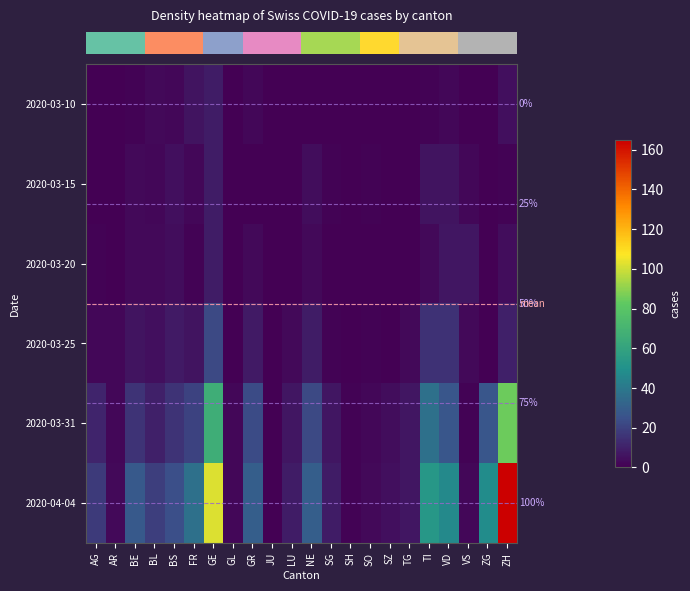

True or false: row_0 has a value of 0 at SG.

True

--------------------------------------------------

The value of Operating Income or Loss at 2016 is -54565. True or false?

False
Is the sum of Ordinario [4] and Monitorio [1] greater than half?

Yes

--------------------------------------------------

■ Task item
From the material above, copy out every line that contains the string "True".

■ Result of the exercise
True or false: row_0 has a value of 0 at SG.
True
The value of Operating Income or Loss at 2016 is -54565. True or false?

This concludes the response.